Excerpts from a dataset:
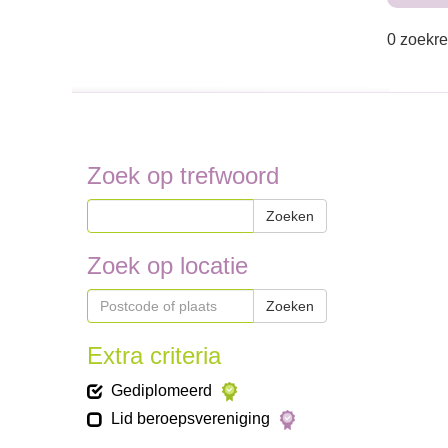
0 zoekre
Zoek op trefwoord
Zoeken
Zoek op locatie
Zoeken
Extra criteria
Gediplomeerd
Lid beroepsvereniging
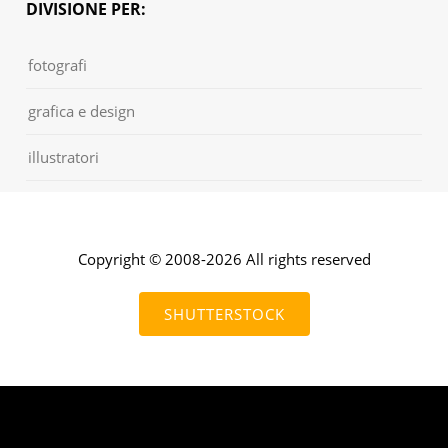
DIVISIONE PER:
fotografi
grafica e design
illustratori
Copyright © 2008-2026 All rights reserved
SHUTTERSTOCK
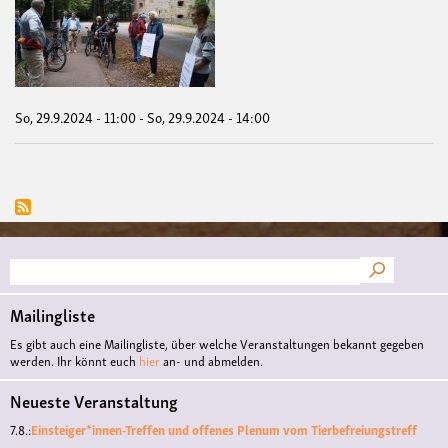
Rad
von
der
Gar
zur
FR
mit
So, 29.9.2024 - 11:00
-
So, 29.9.2024 - 14:00
Hug
Elk
Suche
Mailingliste
Es gibt auch eine Mailingliste, über welche Veranstaltungen bekannt gegeben
werden. Ihr könnt euch
hier
an- und abmelden.
Neueste Veranstaltung
7.8.:
Einsteiger*innen-Treffen und offenes Plenum vom Tierbefreiungstreff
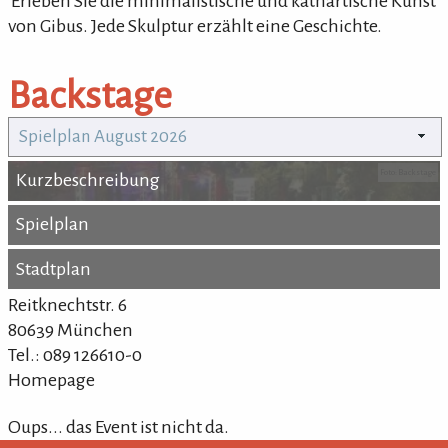
'Erleben Sie die minimalistische und kathartische Kunst
von Gibus. Jede Skulptur erzählt eine Geschichte.
Backstage
Spielplan August 2026
Foto: Backstage
Kurzbeschreibung
Kurzbeschreibung
Spielplan
Spielplan
Stadtplan
Stadtplan
Reitknechtstr. 6
80639 München
Tel.: 089 126610-0
Homepage
Oups... das Event ist nicht da.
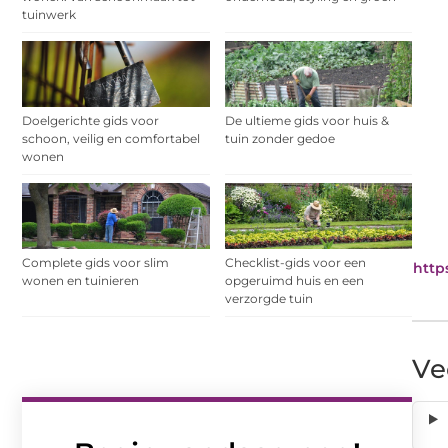
tuinwerk
Doelgerichte gids voor
De ultieme gids voor huis &
schoon, veilig en comfortabel
tuin zonder gedoe
wonen
Complete gids voor slim
Checklist-gids voor een
https
wonen en tuinieren
opgeruimd huis en een
verzorgde tuin
Ve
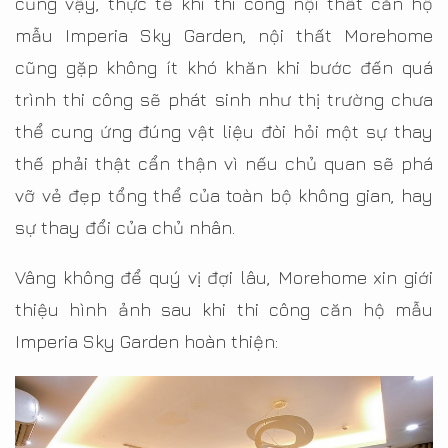
cũng vậy, thực tế khi thi công nội thất căn hộ
mẫu Imperia Sky Garden, nội thất Morehome
cũng gặp không ít khó khăn khi bước đến quá
trình thi công sẽ phát sinh như thị trường chưa
thể cung ứng đúng vật liệu đòi hỏi một sự thay
thế phải thật cẩn thận vì nếu chủ quan sẽ phá
vỡ vẻ đẹp tổng thể của toàn bộ không gian, hay
sự thay đổi của chủ nhân.
Vâng không để quý vị đợi lâu, Morehome xin giới
thiệu hình ảnh sau khi thi công căn hộ mẫu
Imperia Sky Garden hoàn thiện:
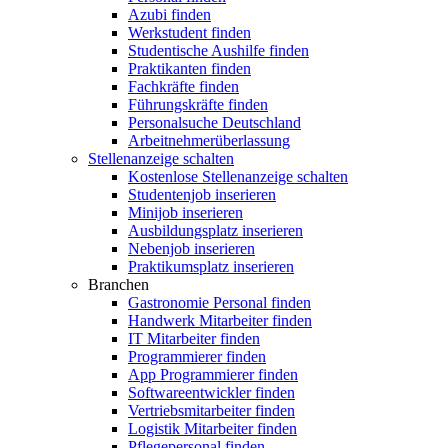
Azubi finden
Werkstudent finden
Studentische Aushilfe finden
Praktikanten finden
Fachkräfte finden
Führungskräfte finden
Personalsuche Deutschland
Arbeitnehmerüberlassung
Stellenanzeige schalten
Kostenlose Stellenanzeige schalten
Studentenjob inserieren
Minijob inserieren
Ausbildungsplatz inserieren
Nebenjob inserieren
Praktikumsplatz inserieren
Branchen
Gastronomie Personal finden
Handwerk Mitarbeiter finden
IT Mitarbeiter finden
Programmierer finden
App Programmierer finden
Softwareentwickler finden
Vertriebsmitarbeiter finden
Logistik Mitarbeiter finden
Pflegepersonal finden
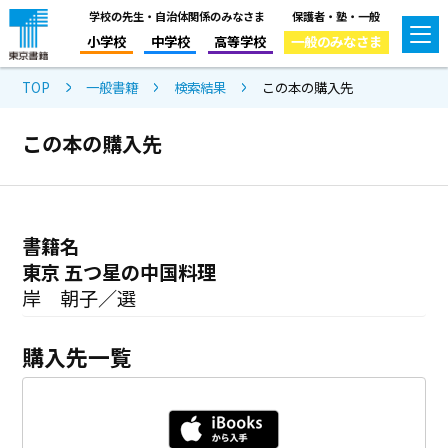
学校の先生・自治体関係のみなさま
保護者・塾・一般
小学校
中学校
高等学校
一般のみなさま
TOP
一般書籍
検索結果
この本の購入先
この本の購入先
書籍名
東京 五つ星の中国料理
岸 朝子／選
購入先一覧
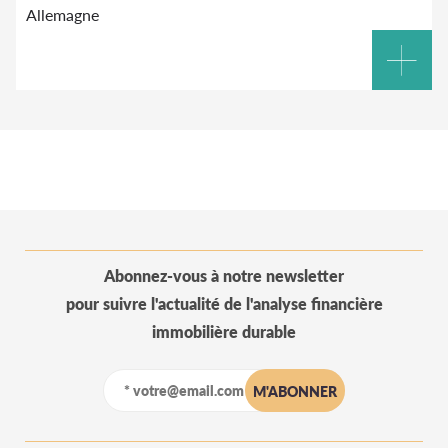
Allemagne
Abonnez-vous à notre newsletter
pour suivre l'actualité de l'analyse financière
immobilière durable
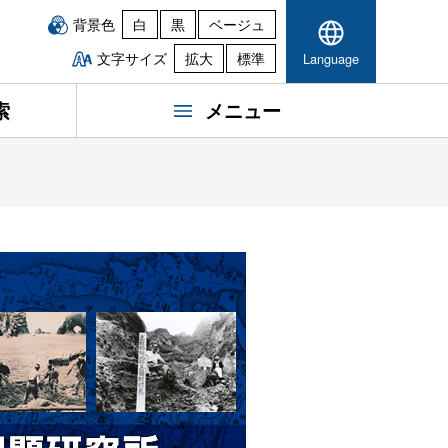
背景色
白
黒
ベージュ
文字サイズ
拡大
標準
Language
索
メニュー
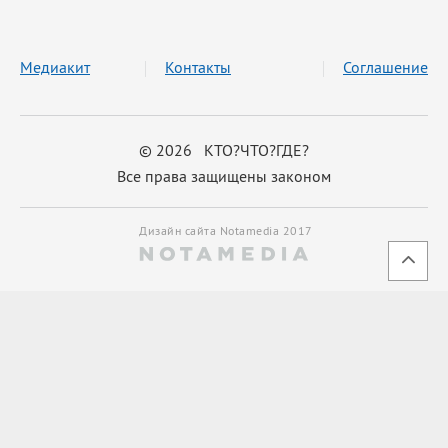
Медиакит
Контакты
Соглашение
© 2026 КТО?ЧТО?ГДЕ?
Все права защищены законом
Дизайн сайта Notamedia 2017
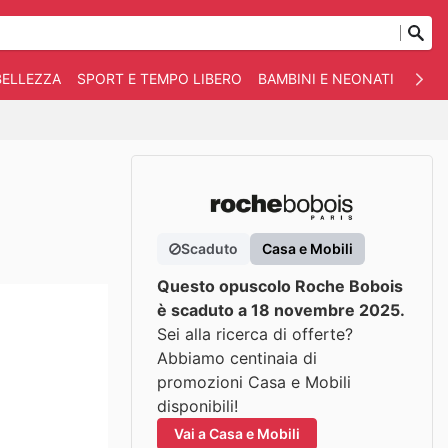
BELLEZZA
SPORT E TEMPO LIBERO
BAMBINI E NEONATI
ANIM
Scaduto
Casa e Mobili
Questo opuscolo Roche Bobois
è scaduto a 18 novembre 2025.
Sei alla ricerca di offerte?
Abbiamo centinaia di
promozioni Casa e Mobili
disponibili!
Vai a Casa e Mobili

▶ [EXERCISE INSTRUCTIONS]:
Set the pictures aside and reproduce exactly the lines above, from the line holding "von Gibus. Jede" through the line holding "学校の先生・自治体関係のみなさま", both included, with nothing else.

▶ [RESPONSE TO THIS TASK]:
von Gibus. Jede Skulptur erzählt eine Geschichte.
Backstage
Spielplan August 2026
Foto: Backstage
Kurzbeschreibung
Kurzbeschreibung
Spielplan
Spielplan
Stadtplan
Stadtplan
Reitknechtstr. 6
80639 München
Tel.: 089 126610-0
Homepage
Oups... das Event ist nicht da.
tuinwerk
Doelgerichte gids voor
De ultieme gids voor huis &
schoon, veilig en comfortabel
tuin zonder gedoe
wonen
Complete gids voor slim
Checklist-gids voor een
https
wonen en tuinieren
opgeruimd huis en een
verzorgde tuin
Ve
cũng vậy, thực tế khi thi công nội thất căn hộ
mẫu Imperia Sky Garden, nội thất Morehome
cũng gặp không ít khó khăn khi bước đến quá
trình thi công sẽ phát sinh như thị trường chưa
thể cung ứng đúng vật liệu đòi hỏi một sự thay
thế phải thật cẩn thận vì nếu chủ quan sẽ phá
vỡ vẻ đẹp tổng thể của toàn bộ không gian, hay
sự thay đổi của chủ nhân.
Vâng không để quý vị đợi lâu, Morehome xin giới
thiệu hình ảnh sau khi thi công căn hộ mẫu
Imperia Sky Garden hoàn thiện:
Azubi finden
Werkstudent finden
Studentische Aushilfe finden
Praktikanten finden
Fachkräfte finden
Führungskräfte finden
Personalsuche Deutschland
Arbeitnehmerüberlassung
Stellenanzeige schalten
Kostenlose Stellenanzeige schalten
Studentenjob inserieren
Minijob inserieren
Ausbildungsplatz inserieren
Nebenjob inserieren
Praktikumsplatz inserieren
Branchen
Gastronomie Personal finden
Handwerk Mitarbeiter finden
IT Mitarbeiter finden
Programmierer finden
App Programmierer finden
Softwareentwickler finden
Vertriebsmitarbeiter finden
Logistik Mitarbeiter finden
Pflegepersonal finden
学校の先生・自治体関係のみなさま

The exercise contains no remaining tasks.